*Instructions to follow:* What is needed is an exact copy of the lines in the entries below from the one holding "left elbow: (80, 90)" through the one holding "left hip: (186, 148)", pictures excluded.

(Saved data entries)
• • • • •
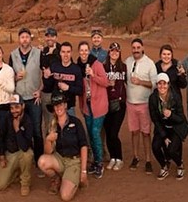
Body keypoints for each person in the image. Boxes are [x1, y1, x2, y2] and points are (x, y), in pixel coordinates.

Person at [37, 92, 89, 202]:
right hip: (60, 159)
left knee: (65, 196)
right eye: (56, 105)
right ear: (53, 108)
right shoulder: (52, 126)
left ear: (65, 105)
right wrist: (48, 140)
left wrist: (84, 171)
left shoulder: (76, 122)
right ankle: (56, 179)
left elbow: (84, 146)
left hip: (73, 162)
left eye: (60, 104)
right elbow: (48, 152)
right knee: (42, 161)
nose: (58, 108)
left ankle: (74, 178)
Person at [9, 27, 44, 166]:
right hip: (19, 99)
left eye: (27, 37)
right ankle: (24, 159)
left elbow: (46, 74)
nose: (25, 39)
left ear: (30, 38)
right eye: (22, 37)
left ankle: (39, 160)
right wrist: (16, 78)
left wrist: (40, 90)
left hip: (34, 98)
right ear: (19, 39)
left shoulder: (38, 53)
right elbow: (8, 77)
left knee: (36, 129)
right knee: (20, 128)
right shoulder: (13, 55)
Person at [76, 41, 109, 179]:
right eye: (81, 50)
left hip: (99, 105)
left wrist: (93, 75)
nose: (83, 53)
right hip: (87, 106)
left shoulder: (96, 64)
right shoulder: (78, 66)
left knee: (95, 133)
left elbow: (106, 82)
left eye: (85, 50)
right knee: (90, 134)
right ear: (78, 52)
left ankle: (99, 163)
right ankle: (95, 162)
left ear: (89, 51)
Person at [124, 38, 158, 174]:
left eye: (138, 47)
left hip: (144, 103)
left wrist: (140, 82)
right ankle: (136, 157)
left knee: (145, 133)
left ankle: (148, 160)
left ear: (142, 48)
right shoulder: (127, 61)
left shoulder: (150, 63)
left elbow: (154, 83)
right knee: (134, 132)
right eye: (134, 48)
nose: (136, 50)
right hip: (130, 103)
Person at [149, 73, 188, 180]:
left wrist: (171, 115)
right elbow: (155, 119)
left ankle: (180, 164)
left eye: (164, 84)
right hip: (162, 128)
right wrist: (164, 136)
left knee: (171, 150)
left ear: (168, 84)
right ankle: (164, 166)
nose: (162, 86)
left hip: (176, 127)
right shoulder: (153, 98)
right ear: (156, 85)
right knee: (155, 146)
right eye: (159, 84)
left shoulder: (175, 97)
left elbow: (181, 118)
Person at [0, 95, 34, 196]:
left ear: (23, 106)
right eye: (11, 108)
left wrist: (17, 130)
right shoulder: (7, 117)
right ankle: (16, 172)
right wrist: (2, 156)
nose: (14, 110)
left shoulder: (28, 121)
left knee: (28, 154)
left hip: (22, 152)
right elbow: (1, 137)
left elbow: (25, 147)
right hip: (10, 153)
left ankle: (25, 183)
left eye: (16, 107)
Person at [103, 42, 127, 171]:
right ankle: (113, 157)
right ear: (109, 52)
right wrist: (107, 83)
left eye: (117, 51)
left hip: (120, 104)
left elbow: (128, 83)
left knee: (114, 132)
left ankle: (119, 158)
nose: (114, 53)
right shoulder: (103, 67)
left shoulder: (123, 67)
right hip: (106, 103)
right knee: (108, 132)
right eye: (112, 50)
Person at [43, 42, 83, 116]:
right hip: (56, 106)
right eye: (63, 52)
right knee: (54, 127)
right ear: (60, 53)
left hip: (69, 107)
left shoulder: (76, 69)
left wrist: (68, 88)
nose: (65, 55)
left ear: (71, 53)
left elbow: (80, 90)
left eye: (68, 52)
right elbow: (48, 86)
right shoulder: (54, 66)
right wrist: (46, 77)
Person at [39, 26, 61, 125]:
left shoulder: (62, 50)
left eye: (52, 36)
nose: (49, 38)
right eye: (47, 36)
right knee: (48, 123)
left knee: (60, 121)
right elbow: (42, 68)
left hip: (58, 92)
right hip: (46, 92)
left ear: (56, 37)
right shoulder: (43, 51)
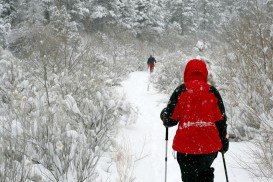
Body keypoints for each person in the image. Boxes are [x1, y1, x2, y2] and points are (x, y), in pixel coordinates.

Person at [160, 59, 229, 182]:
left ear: (186, 73)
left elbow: (170, 120)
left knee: (189, 178)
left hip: (186, 148)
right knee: (205, 172)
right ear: (204, 73)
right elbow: (221, 120)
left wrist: (164, 114)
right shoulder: (212, 92)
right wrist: (224, 141)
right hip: (209, 148)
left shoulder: (180, 91)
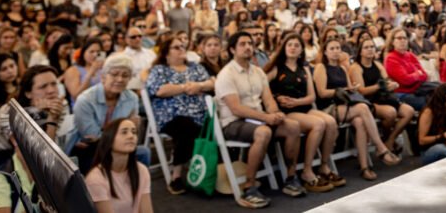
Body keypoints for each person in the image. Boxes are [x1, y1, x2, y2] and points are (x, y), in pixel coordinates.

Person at [215, 32, 304, 205]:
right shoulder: (226, 74)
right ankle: (249, 188)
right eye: (242, 44)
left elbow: (268, 99)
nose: (248, 47)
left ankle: (291, 178)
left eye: (250, 43)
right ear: (232, 49)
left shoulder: (257, 71)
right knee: (263, 133)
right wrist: (266, 117)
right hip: (233, 122)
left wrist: (275, 113)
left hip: (257, 118)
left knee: (293, 126)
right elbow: (236, 108)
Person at [263, 33, 340, 193]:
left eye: (296, 45)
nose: (293, 48)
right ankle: (307, 170)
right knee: (318, 124)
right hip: (287, 111)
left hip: (303, 107)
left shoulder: (304, 69)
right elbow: (261, 86)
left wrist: (297, 101)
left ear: (301, 50)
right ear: (284, 48)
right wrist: (276, 97)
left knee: (331, 122)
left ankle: (324, 166)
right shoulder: (276, 68)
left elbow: (312, 96)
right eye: (289, 44)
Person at [313, 38, 400, 182]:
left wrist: (351, 88)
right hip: (328, 108)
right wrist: (340, 90)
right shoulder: (321, 67)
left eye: (338, 48)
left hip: (345, 105)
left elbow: (349, 90)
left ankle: (364, 167)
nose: (335, 52)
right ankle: (381, 147)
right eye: (332, 49)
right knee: (363, 108)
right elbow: (322, 92)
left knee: (360, 121)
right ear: (325, 52)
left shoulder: (342, 68)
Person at [144, 34, 213, 194]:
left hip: (200, 114)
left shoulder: (195, 67)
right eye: (177, 47)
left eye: (183, 46)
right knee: (187, 127)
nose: (182, 49)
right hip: (171, 117)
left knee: (214, 124)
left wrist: (199, 85)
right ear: (166, 52)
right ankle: (176, 175)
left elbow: (212, 83)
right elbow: (160, 90)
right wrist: (184, 88)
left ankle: (209, 171)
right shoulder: (159, 70)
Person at [71, 55, 149, 172]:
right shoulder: (85, 100)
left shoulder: (131, 98)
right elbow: (92, 137)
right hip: (89, 150)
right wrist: (125, 130)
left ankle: (137, 189)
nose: (120, 79)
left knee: (143, 152)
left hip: (116, 146)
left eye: (125, 75)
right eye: (114, 74)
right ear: (103, 77)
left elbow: (131, 135)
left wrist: (131, 130)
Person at [0, 65, 69, 170]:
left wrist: (52, 119)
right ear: (28, 93)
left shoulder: (60, 105)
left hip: (41, 159)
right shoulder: (8, 111)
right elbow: (28, 150)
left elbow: (47, 153)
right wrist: (34, 115)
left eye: (53, 84)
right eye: (43, 87)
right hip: (4, 161)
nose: (51, 90)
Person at [348, 37, 414, 157]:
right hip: (368, 101)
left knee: (409, 111)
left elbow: (387, 80)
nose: (370, 50)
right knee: (391, 113)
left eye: (372, 47)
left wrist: (392, 84)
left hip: (384, 98)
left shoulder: (378, 65)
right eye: (366, 47)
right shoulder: (356, 68)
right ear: (360, 51)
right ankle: (387, 141)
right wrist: (379, 86)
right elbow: (361, 91)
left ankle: (389, 141)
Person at [84, 118, 153, 213]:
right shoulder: (95, 180)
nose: (131, 136)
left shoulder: (141, 170)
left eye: (134, 132)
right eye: (124, 132)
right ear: (109, 139)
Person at [383, 28, 431, 111]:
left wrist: (415, 76)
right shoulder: (391, 58)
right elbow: (406, 80)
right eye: (399, 38)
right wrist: (417, 74)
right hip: (403, 94)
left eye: (405, 38)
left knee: (440, 92)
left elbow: (425, 75)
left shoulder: (410, 55)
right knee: (430, 101)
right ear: (392, 41)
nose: (403, 41)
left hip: (418, 90)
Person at [63, 37, 104, 105]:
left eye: (98, 52)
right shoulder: (73, 70)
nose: (95, 55)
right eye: (91, 51)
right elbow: (77, 96)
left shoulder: (102, 69)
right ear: (83, 52)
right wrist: (91, 72)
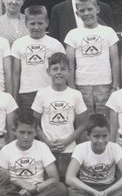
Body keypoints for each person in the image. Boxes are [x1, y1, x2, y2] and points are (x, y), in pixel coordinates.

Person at [0, 114, 67, 196]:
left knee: (60, 188)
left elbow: (54, 178)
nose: (25, 137)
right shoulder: (6, 150)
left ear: (36, 132)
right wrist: (20, 182)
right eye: (22, 132)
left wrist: (36, 188)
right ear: (14, 131)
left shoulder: (42, 147)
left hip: (39, 189)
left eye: (30, 133)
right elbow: (1, 178)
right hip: (16, 190)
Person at [64, 114, 122, 196]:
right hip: (87, 188)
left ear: (109, 135)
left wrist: (106, 193)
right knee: (70, 192)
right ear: (88, 136)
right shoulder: (80, 148)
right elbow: (69, 177)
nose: (101, 141)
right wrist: (94, 192)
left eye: (105, 136)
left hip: (109, 187)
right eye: (96, 136)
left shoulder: (115, 148)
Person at [32, 52, 88, 180]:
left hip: (68, 149)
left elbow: (83, 124)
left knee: (67, 181)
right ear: (48, 72)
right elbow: (34, 123)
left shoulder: (75, 95)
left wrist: (68, 141)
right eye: (55, 69)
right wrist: (46, 142)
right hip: (47, 149)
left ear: (69, 72)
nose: (59, 72)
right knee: (49, 181)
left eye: (63, 69)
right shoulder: (42, 94)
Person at [65, 0, 120, 115]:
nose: (86, 13)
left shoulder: (108, 32)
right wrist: (72, 87)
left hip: (105, 84)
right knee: (85, 122)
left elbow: (115, 59)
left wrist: (115, 85)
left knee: (104, 120)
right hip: (82, 85)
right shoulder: (72, 34)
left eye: (90, 9)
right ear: (77, 13)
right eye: (82, 10)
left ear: (97, 9)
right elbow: (69, 63)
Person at [11, 5, 65, 115]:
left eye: (40, 23)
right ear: (26, 24)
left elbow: (63, 71)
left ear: (47, 23)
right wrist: (14, 97)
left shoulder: (55, 44)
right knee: (29, 127)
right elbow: (16, 73)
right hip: (26, 94)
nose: (36, 27)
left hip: (50, 91)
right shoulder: (18, 44)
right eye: (32, 23)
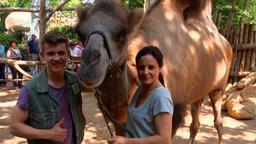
• • • • •
*Worked solution:*
left elbow: (80, 90)
left eye: (68, 52)
right elbow: (48, 86)
right shoulder: (54, 66)
right wrist: (46, 77)
Person at [39, 26, 61, 125]:
left shoulder: (62, 50)
left eye: (52, 36)
nose: (49, 38)
right eye: (47, 36)
right knee: (48, 123)
left knee: (60, 121)
right elbow: (42, 68)
left hip: (58, 92)
right hip: (46, 92)
left ear: (56, 37)
right shoulder: (43, 51)
Body keypoints for each person in the image. Boxes are [x1, y1, x2, y2] and points are (x, y), in pixel coordinates.

Person at [160, 59, 229, 182]:
left ear: (186, 73)
left elbow: (170, 120)
left knee: (189, 178)
left hip: (186, 148)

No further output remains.